● **Work order A**
In the email thread about the new draft version, what now carries the "aud" construct instead of an HTTP header?
● **Work order B**
Copy the records verbatim from their first line through the line that contains "be moving forward", including that line.

● **Excerpted passage**
╔══

FW: New Version Notification for draft-ietf-wimse-http-signature-03.txt

Hi httpbis folks,

This draft is being discussed at WIMSE, however since we’re proposing a new HTTP Signature Parameter, we thought people on this list might be interested.

Please respond to the WIMSE mailing list.

Thanks,
      Yaron

From: Yaron Sheffer <yaronf.ietf@gmail.com>
Date: Wednesday, 8 April 2026 at 12:52
To: wimse@ietf.org <wimse@ietf.org>
Subject: FW: New Version Notification for draft-ietf-wimse-http-signature-03.txt

This version retains the “aud” construct, but instead of having it as an HTTP header we now use a custom HTTP Signature Parameter (Sec. 3.1). All other changes are regenerated sample values.

Thanks,
      Yaron

From: internet-drafts@ietf.org <internet-drafts@ietf.org>
Date: Tuesday, 7 April 2026 at 18:10
To: Joe Salowey <joe@salowey.net>, Joseph Salowey <joe@salowey.net>, Yaron Sheffer <yaronf.ietf@gmail.com>
Subject: New Version Notification for draft-ietf-wimse-http-signature-03.txt

A new version of Internet-Draft draft-ietf-wimse-http-signature-03.txt has
been successfully submitted by Yaron Sheffer and posted to the
IETF repository.

╚══

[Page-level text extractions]
╔══

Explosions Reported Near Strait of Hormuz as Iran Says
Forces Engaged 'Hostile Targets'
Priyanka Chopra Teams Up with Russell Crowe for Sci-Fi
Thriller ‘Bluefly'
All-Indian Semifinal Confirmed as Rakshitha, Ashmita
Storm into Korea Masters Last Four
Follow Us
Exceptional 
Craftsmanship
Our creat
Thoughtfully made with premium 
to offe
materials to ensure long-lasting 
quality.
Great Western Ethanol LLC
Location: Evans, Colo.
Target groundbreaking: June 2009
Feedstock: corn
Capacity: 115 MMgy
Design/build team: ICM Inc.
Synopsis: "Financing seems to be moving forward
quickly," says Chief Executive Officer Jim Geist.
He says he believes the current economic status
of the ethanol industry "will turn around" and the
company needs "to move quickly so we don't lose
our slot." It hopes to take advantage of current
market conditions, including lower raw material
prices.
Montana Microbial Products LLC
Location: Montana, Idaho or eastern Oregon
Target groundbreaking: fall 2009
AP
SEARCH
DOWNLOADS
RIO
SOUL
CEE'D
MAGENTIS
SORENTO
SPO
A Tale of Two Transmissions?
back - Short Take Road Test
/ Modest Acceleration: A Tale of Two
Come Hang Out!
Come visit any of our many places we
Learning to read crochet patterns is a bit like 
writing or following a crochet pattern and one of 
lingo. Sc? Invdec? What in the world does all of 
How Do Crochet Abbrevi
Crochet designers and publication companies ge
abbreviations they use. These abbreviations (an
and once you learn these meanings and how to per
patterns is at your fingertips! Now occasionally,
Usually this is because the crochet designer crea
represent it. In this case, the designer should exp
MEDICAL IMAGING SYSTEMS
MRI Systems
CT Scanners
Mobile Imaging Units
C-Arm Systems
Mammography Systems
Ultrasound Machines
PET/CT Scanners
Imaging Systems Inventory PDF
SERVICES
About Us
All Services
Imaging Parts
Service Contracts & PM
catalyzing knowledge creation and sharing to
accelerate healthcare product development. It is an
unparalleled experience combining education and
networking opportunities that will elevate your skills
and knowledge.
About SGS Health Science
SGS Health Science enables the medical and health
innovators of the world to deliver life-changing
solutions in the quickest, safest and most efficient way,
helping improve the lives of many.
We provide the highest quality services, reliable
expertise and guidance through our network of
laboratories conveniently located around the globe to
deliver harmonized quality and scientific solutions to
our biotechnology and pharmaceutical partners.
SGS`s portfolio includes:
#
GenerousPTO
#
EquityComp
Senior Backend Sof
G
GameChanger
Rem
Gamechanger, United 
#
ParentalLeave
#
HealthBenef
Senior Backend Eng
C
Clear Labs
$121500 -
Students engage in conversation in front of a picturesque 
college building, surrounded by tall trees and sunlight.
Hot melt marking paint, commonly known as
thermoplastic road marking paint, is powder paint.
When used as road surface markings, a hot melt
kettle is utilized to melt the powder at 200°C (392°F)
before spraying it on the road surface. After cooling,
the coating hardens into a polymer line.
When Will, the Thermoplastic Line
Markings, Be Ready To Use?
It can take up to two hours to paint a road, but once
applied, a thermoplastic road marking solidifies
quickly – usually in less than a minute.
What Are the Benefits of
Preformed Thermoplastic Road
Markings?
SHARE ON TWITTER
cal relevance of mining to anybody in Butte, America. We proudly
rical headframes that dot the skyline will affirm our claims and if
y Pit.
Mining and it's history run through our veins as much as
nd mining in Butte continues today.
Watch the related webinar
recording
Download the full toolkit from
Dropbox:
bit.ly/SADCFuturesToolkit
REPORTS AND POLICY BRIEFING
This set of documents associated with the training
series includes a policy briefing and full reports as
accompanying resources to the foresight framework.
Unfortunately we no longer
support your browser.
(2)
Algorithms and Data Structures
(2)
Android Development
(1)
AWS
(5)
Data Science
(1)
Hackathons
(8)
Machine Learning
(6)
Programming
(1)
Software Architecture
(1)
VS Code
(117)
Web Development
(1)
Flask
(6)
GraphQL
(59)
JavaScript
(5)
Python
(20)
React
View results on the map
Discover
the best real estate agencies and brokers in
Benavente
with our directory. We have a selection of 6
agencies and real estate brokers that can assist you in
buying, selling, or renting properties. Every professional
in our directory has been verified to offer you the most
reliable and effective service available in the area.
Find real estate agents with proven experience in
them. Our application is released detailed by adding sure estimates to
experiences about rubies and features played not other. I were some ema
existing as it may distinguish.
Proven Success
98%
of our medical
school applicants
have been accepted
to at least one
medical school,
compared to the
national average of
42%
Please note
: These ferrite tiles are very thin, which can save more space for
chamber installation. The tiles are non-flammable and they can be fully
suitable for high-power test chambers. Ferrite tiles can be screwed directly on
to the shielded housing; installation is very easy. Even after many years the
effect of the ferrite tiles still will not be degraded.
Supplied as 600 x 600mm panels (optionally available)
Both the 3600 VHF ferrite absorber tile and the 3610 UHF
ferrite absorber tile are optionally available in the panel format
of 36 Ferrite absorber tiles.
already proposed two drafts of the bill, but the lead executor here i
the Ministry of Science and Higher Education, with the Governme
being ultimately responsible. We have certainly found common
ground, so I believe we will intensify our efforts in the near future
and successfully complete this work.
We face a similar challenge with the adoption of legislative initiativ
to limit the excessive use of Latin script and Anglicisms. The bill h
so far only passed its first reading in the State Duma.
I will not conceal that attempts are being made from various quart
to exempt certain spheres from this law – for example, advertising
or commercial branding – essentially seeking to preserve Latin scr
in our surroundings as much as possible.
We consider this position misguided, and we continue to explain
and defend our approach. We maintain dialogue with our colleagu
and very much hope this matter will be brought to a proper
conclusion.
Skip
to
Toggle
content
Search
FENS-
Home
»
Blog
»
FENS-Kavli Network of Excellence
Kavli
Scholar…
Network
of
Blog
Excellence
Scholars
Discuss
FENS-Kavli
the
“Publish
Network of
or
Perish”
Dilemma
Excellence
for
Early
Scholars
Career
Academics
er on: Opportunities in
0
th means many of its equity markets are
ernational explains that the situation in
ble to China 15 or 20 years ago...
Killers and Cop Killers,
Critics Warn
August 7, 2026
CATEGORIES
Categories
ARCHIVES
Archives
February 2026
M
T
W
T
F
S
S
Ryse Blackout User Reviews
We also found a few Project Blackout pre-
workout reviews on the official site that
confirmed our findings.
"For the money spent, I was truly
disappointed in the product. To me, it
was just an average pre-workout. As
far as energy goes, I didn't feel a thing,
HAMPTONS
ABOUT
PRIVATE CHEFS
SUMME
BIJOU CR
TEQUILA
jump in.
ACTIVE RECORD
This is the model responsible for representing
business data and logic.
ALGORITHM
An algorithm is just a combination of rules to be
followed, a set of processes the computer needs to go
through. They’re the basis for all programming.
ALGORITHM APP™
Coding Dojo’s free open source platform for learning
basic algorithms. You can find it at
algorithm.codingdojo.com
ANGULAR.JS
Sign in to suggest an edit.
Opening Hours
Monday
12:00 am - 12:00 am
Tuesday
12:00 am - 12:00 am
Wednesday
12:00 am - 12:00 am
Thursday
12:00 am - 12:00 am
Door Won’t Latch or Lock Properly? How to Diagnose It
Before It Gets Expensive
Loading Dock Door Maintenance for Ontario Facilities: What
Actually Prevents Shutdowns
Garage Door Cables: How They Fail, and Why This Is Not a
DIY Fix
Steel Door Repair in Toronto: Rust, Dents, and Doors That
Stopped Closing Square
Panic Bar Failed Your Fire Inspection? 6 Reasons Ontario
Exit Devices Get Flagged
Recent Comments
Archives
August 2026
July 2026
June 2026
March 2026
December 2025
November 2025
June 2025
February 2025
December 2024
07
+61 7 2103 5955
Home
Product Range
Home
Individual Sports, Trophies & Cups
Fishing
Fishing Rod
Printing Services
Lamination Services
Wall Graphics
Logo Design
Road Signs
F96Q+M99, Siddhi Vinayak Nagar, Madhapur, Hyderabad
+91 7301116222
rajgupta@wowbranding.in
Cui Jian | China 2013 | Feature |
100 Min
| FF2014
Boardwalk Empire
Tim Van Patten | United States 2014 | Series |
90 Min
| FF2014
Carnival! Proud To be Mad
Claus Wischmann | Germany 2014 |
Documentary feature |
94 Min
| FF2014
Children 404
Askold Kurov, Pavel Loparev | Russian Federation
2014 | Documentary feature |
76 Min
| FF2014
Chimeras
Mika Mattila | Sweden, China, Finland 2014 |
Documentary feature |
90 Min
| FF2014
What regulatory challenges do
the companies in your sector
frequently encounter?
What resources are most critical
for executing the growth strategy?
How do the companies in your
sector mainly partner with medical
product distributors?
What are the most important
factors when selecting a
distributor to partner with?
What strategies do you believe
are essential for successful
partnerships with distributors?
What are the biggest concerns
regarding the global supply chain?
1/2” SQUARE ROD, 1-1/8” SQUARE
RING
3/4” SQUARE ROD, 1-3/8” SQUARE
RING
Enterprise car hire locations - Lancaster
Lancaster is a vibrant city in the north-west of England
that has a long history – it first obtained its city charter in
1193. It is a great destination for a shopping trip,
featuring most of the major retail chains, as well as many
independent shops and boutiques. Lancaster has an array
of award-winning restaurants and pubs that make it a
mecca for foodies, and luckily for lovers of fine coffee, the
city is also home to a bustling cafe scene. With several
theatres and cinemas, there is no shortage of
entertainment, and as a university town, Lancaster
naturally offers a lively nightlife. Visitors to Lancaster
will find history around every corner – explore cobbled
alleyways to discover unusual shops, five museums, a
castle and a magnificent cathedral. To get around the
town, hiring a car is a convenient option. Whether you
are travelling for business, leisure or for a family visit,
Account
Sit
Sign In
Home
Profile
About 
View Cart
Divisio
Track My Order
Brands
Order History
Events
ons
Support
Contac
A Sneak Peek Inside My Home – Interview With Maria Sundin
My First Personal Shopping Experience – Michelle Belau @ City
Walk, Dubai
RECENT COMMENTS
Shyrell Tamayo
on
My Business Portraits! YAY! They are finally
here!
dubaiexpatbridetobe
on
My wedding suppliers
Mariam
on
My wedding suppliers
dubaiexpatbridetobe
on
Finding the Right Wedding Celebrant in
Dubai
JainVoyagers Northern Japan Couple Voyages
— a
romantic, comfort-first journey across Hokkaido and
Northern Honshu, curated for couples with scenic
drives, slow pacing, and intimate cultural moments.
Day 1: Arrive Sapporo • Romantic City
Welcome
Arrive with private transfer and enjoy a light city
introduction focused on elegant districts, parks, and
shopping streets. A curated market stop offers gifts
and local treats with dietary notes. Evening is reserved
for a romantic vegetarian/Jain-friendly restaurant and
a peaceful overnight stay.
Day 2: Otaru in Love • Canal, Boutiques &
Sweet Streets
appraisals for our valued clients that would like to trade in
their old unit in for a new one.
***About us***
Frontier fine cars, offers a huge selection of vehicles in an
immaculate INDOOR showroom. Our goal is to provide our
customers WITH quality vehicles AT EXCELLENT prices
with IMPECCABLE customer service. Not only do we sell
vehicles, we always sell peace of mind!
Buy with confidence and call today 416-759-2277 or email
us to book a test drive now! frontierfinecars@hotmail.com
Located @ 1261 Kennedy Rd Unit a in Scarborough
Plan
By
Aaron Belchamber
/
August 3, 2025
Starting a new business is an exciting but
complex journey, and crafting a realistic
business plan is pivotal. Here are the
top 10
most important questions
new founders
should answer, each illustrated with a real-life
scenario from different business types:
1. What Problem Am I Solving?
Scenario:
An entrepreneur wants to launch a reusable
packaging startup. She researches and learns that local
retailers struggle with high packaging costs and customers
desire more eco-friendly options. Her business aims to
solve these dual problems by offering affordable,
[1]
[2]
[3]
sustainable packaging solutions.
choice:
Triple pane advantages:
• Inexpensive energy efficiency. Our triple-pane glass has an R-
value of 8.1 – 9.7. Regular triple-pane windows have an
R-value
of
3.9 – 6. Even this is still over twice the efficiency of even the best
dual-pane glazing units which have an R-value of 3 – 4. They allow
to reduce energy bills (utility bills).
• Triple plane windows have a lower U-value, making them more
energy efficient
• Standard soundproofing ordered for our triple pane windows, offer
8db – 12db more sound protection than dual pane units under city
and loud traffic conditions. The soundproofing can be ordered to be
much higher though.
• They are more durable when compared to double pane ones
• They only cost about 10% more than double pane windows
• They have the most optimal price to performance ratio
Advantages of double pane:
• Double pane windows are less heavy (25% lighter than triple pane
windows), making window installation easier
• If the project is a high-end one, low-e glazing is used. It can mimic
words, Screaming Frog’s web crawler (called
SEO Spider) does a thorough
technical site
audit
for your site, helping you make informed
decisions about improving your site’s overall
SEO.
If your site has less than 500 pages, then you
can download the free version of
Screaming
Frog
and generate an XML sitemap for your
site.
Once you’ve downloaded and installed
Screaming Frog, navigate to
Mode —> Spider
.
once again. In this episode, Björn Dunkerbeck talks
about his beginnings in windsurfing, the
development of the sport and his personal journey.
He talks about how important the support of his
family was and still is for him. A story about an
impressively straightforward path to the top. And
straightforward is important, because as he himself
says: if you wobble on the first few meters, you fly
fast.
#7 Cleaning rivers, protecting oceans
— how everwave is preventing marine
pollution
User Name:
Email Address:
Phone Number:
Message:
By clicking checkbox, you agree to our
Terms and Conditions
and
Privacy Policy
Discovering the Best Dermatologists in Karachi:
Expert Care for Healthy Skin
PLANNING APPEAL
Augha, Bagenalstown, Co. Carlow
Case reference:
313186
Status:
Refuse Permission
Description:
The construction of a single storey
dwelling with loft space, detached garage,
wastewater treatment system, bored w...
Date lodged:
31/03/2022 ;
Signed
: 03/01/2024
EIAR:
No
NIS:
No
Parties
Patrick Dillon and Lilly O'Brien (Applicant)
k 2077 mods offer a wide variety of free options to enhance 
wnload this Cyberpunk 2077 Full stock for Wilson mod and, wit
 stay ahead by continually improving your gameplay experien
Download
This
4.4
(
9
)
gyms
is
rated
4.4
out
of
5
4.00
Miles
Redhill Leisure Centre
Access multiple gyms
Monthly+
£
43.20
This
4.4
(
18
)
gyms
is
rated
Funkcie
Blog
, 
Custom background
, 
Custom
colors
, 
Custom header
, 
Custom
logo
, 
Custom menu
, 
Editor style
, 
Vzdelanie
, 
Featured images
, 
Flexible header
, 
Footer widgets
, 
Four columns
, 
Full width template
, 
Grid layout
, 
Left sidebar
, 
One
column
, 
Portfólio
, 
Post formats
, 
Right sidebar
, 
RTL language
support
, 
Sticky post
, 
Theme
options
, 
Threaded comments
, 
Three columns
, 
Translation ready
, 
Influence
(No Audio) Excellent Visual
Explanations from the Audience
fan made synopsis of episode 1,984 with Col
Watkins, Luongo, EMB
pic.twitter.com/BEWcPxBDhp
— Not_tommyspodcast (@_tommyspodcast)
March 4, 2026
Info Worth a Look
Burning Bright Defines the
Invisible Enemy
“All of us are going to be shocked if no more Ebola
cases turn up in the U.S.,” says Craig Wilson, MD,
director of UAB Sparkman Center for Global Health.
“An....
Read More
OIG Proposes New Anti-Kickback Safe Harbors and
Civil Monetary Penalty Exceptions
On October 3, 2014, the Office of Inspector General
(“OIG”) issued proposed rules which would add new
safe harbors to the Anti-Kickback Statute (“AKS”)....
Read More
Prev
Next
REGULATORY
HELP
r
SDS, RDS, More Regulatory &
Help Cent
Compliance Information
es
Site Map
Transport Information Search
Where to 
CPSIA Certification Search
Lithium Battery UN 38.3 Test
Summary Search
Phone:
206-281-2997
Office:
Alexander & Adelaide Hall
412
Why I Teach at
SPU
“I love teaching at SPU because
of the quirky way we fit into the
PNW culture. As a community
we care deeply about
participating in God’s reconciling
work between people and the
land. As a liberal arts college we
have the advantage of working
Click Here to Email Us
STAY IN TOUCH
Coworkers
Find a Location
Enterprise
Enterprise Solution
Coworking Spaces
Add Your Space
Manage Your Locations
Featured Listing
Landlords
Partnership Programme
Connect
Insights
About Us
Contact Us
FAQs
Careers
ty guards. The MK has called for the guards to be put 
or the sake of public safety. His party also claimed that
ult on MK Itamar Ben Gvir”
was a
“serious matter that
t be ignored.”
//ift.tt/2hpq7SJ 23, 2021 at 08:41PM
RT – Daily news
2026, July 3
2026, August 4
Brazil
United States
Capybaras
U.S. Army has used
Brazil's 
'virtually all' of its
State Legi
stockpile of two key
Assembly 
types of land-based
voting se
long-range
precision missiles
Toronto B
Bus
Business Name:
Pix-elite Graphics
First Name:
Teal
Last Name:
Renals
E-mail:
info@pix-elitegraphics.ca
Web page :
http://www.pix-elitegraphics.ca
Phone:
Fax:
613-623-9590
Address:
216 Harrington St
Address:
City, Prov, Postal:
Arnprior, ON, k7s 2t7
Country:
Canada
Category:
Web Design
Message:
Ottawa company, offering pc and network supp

╚══

● **Task output A**
A custom HTTP Signature Parameter (Sec. 3.1).

● **Task output B**
Explosions Reported Near Strait of Hormuz as Iran Says
Forces Engaged 'Hostile Targets'
Priyanka Chopra Teams Up with Russell Crowe for Sci-Fi
Thriller ‘Bluefly'
All-Indian Semifinal Confirmed as Rakshitha, Ashmita
Storm into Korea Masters Last Four
Follow Us
Exceptional 
Craftsmanship
Our creat
Thoughtfully made with premium 
to offe
materials to ensure long-lasting 
quality.
Great Western Ethanol LLC
Location: Evans, Colo.
Target groundbreaking: June 2009
Feedstock: corn
Capacity: 115 MMgy
Design/build team: ICM Inc.
Synopsis: "Financing seems to be moving forward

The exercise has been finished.